↓

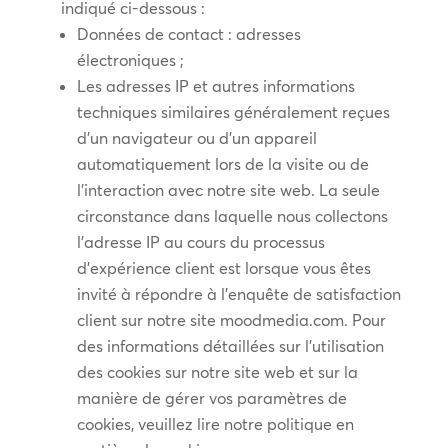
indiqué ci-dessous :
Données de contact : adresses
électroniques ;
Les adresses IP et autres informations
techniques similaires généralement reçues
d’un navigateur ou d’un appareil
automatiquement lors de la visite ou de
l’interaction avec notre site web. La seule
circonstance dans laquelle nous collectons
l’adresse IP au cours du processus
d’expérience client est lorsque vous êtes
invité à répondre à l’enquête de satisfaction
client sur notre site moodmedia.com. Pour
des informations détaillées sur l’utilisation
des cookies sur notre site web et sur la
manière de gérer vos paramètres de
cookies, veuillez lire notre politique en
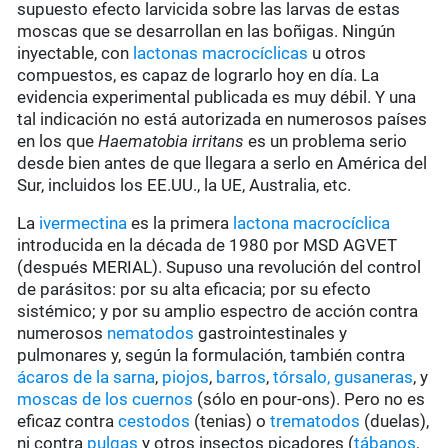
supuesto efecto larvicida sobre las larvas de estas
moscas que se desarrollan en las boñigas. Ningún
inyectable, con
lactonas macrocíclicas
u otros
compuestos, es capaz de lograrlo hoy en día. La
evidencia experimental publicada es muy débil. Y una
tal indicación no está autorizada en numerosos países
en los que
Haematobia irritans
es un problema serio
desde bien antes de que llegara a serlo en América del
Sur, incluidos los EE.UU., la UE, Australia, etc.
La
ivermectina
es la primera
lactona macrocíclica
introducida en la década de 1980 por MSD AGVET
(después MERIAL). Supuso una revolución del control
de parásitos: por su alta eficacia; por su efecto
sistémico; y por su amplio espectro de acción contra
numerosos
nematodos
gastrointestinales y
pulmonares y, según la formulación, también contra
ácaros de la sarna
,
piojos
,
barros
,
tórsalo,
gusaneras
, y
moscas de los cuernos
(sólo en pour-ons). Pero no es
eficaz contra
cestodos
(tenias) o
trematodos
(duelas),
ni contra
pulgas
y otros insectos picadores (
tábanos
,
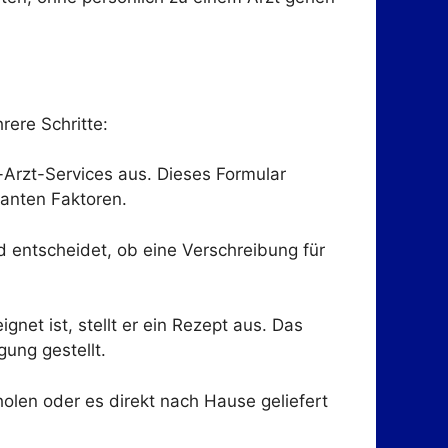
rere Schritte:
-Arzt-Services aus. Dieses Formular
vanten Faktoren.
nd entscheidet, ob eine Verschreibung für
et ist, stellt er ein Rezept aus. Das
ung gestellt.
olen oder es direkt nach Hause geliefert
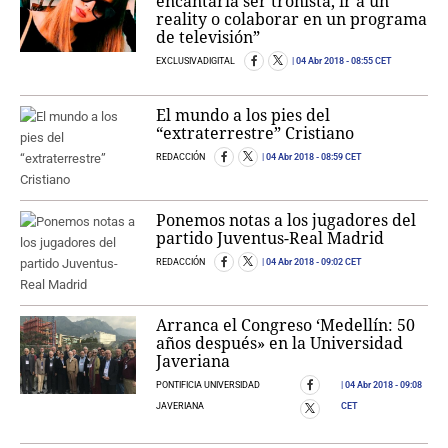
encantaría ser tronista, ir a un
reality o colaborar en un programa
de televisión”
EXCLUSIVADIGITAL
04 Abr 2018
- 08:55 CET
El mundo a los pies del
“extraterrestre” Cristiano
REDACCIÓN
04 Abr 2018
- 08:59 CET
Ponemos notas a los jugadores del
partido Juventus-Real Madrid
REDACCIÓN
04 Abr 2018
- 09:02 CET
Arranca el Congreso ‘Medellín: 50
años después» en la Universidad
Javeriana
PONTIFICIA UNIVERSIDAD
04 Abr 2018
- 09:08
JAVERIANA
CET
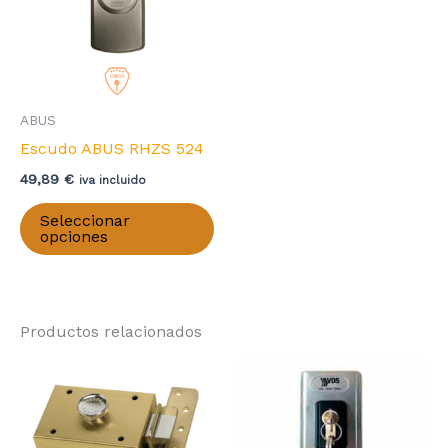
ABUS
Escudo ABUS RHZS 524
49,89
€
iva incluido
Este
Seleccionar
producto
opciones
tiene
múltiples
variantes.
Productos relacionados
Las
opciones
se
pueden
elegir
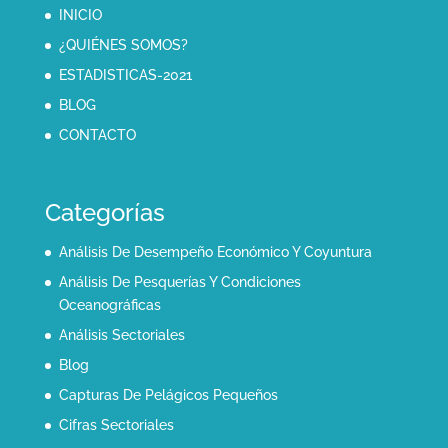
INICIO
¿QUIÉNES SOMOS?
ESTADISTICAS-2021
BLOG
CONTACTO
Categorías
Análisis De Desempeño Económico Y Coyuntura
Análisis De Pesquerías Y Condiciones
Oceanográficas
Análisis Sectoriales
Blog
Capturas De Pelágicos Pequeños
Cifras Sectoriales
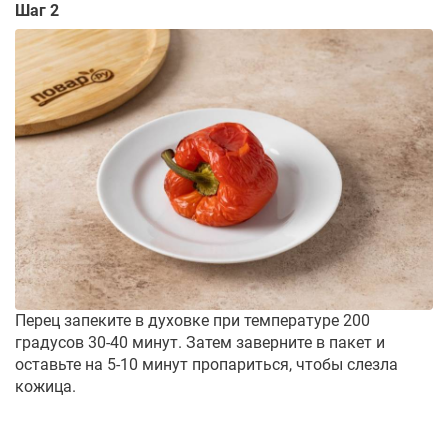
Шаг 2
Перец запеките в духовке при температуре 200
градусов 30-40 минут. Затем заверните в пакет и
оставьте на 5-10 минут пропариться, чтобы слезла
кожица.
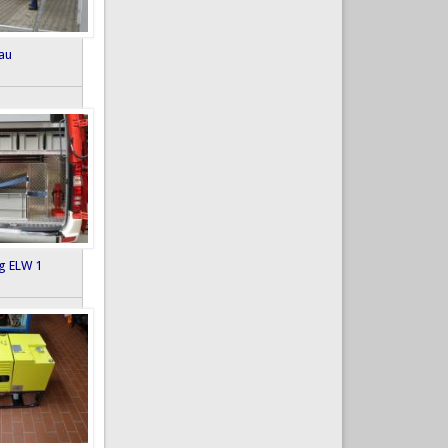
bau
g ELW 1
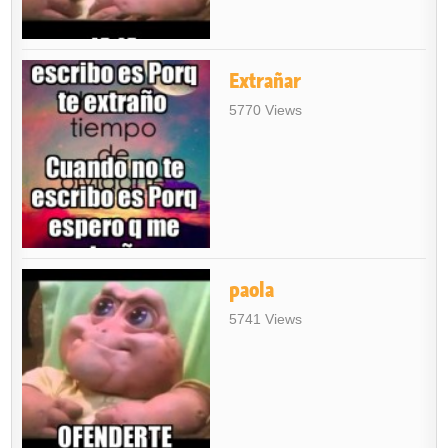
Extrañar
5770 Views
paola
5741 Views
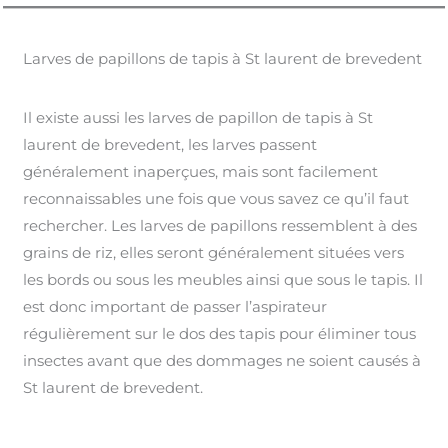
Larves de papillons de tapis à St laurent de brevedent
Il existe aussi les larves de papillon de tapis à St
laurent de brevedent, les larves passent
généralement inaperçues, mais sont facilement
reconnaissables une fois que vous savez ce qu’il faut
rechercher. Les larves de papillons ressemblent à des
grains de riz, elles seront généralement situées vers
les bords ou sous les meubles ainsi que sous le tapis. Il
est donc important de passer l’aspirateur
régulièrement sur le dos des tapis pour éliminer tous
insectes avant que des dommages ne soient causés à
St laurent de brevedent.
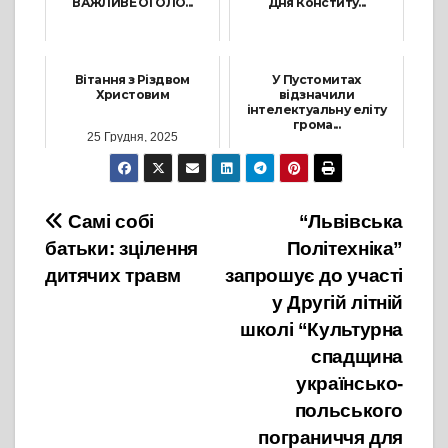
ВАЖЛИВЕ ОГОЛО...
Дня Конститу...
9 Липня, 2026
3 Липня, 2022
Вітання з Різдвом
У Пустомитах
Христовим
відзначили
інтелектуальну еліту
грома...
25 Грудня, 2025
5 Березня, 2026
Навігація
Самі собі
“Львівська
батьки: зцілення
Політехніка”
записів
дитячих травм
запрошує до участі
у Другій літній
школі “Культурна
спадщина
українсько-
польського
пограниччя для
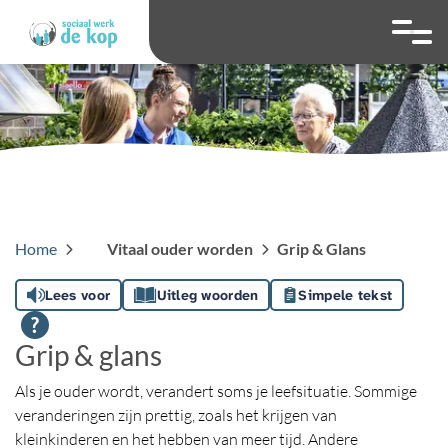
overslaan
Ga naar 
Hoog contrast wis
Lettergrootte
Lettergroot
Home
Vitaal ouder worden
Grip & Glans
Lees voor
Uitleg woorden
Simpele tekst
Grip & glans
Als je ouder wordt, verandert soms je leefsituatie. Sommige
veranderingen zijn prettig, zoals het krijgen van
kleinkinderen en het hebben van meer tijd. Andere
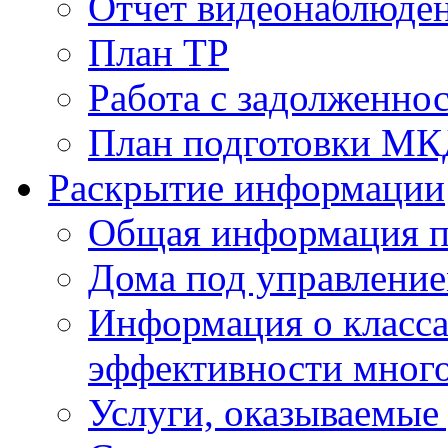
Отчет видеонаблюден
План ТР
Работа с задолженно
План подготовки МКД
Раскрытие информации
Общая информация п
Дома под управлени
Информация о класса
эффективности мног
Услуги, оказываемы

↑

Exercise prompt
Take every line from the data that includes the word "cookies".

Task result
des cookies sur notre site web et sur la
cookies, veuillez lire notre politique en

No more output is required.